→ **Your goal**
Every record below should be transcribed exactly. Omit the images.

Data to process: Begin

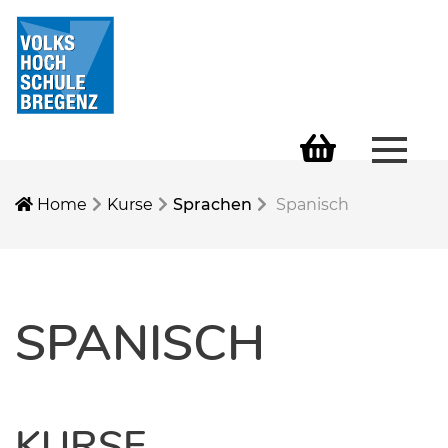
Menü 
Warenkorb
Home
Kurse
Sprachen
Spanisch
SPANISCH
KURSE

Data to process: End

→ **Result of the exercise**
Menü 
Warenkorb
Home
Kurse
Sprachen
Spanisch
SPANISCH
KURSE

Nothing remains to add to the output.